### Consignes:
[1] Recopiez le passage du texte sur la confiance en Dieu ou en Mamon qui va de « La motion de » jusqu'à « confiance en Dieu ? » inclus.
[2] Poursuivez le texte sur la confiance en Dieu ou en Mamon à la suite de sa dernière phrase.

### Texte du document:
Au parlement de notre propre personne, c'est la question de confiance qui nous est posée. Pour qui allons-nous voter ? Qui est celui qui nous fait vivre ? Pouvons-nous décemment nous appuyer uniquement sur nous-mêmes et sur nos énergies déployées ou faut-il regarder du côté du Père céleste, et nous en remettre à sa générosité ?

La plupart du temps, nous vivons comme si ce vote de confiance n'était pas vraiment nécessaire. Nous votons simultanément pour Dieu et pour nous-mêmes, pour nous-mêmes et pour Dieu. Nous nous disons chrétiens tout en étant encore païens. Arrive le moment où il faut choisir, où il faut trancher, où il faut risquer et se risquer. La confusion intérieure est plus un poison qu'un remède à notre mal de vivre. Notre guérison est liée à ce choix que l'Evangile nous pose dans toute sa clarté : "Dieu, ou Mamon ?" "Nul ne peut servir deux maîtres en même temps". On ne peut pas attacher son coeur simultanément à deux sources de confiance. "Dieu ou Mamon : l'un ou l'autre prédomine.

Dans le judaïsme au temps de Jésus, Mamon personnifie les puissances qui font miroiter une sécurité pour l'homme, qui donnent l'impression de quelque chose de solide, d'inébranlable. Mamon a fini par personnifier la puissance de l'argent, moteur des engrenages pernicieux qui nous happent nous- mêmes. Le mot "Mamon" vient peut-être de la même racine hébraïque qu'un autre mot bien connu, utilisé, lui, pour dire notre confiance en Dieu :"Amen". "Mamon", c'est le contraire d'"Amen". Nos prières à "Mamon" sont des prières inversées. Servir "Mamon" c'est mettre sa confiance à côté de Dieu.

La motion de confiance pour Dieu ou pour "Mamon" a des répercussions concrètes et visibles dans notre façon de vivre. Nous avons déjà parlé de "Mamon" et des soucis qu'il crée en nous. Quelle est alors la façon de vivre qui découle de notre confiance en Dieu ?

### Section des données:
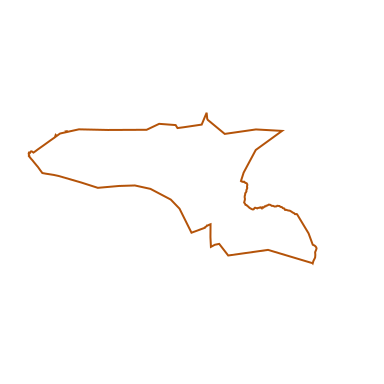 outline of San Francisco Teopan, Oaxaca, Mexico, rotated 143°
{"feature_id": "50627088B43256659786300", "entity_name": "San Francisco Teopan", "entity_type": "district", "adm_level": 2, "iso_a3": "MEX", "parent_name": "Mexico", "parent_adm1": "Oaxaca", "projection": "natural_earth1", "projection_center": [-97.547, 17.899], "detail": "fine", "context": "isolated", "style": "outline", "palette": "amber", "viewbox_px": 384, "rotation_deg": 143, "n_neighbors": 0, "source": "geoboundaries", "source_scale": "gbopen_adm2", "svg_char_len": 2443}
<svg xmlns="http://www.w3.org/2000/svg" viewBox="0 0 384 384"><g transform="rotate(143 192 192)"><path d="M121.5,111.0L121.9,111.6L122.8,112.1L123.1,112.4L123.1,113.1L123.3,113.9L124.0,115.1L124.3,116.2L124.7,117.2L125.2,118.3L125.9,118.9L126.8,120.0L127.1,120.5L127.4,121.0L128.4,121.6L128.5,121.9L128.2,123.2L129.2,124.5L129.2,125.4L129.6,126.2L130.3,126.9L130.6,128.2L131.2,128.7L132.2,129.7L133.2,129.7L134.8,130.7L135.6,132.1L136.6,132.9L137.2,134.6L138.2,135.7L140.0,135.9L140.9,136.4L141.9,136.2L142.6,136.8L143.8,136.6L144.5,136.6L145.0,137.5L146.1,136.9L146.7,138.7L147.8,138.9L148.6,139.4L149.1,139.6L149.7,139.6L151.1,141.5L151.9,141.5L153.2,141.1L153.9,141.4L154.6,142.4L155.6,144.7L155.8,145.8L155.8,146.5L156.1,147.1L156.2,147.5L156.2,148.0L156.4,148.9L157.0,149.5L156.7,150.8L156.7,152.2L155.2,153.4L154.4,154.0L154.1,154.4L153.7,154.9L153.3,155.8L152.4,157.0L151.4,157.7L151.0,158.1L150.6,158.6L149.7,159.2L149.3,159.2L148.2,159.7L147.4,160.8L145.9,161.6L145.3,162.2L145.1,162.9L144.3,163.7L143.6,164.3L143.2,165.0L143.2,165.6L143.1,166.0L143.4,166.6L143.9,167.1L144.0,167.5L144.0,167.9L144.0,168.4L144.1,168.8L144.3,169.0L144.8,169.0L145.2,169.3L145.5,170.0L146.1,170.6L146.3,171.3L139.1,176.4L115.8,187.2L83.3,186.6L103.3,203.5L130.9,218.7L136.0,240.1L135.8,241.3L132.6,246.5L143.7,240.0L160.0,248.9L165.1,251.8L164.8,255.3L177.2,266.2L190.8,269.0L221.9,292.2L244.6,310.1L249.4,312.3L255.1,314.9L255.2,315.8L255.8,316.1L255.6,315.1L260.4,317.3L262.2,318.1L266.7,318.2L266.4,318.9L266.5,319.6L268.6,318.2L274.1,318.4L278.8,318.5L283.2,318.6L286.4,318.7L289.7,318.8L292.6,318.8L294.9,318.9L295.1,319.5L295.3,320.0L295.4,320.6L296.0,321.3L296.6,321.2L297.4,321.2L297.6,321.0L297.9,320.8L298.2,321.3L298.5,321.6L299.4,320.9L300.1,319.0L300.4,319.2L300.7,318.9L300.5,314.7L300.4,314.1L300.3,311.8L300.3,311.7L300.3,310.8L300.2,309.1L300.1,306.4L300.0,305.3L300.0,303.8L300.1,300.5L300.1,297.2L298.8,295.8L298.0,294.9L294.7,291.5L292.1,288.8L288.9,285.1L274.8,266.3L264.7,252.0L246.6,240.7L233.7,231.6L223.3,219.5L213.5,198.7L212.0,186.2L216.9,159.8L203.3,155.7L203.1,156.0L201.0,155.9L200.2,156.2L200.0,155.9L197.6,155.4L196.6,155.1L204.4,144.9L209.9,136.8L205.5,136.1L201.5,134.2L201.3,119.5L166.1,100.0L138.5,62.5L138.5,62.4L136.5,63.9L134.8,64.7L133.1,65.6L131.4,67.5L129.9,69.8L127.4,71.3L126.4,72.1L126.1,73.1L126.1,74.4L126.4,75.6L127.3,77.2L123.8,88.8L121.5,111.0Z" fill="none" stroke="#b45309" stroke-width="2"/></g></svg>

### Résultats finaux:
[1]
La motion de confiance pour Dieu ou pour "Mamon" a des répercussions concrètes et visibles dans notre façon de vivre. Nous avons déjà parlé de "Mamon" et des soucis qu'il crée en nous. Quelle est alors la façon de vivre qui découle de notre confiance en Dieu ?

[2]
C'est tout d'abord une autre façon de regarder le monde qui nous entoure. En recentrant notre confiance sur Dieu plutôt que sur Mamon, nous découvrons que ce monde est la bonne et belle création de Dieu, le cadeau que le Père céleste offre à ses enfants. La nature elle-même devient langage et parabole de la bienveillance de Dieu. Les oiseaux du ciel et les lis des champs racontent la sollicitude du créateur à l'égard de ses créatures les plus humbles. Le monde n'est pas n'importe quoi et ne peut être maltraité n'importe comment. Ce n'est pas une dépouille à dépecer, ni une poubelle à remplir. Le monde devient aux yeux de la foi l'oeuvre magnifique du Dieu d'amour, une merveille à recevoir, un cadeau à goûter, une fête à vivre. Et les bénéficiaires de cette merveille apprennent la reconnaissance et le respect. Plutôt que l'inquiétude et la hargne.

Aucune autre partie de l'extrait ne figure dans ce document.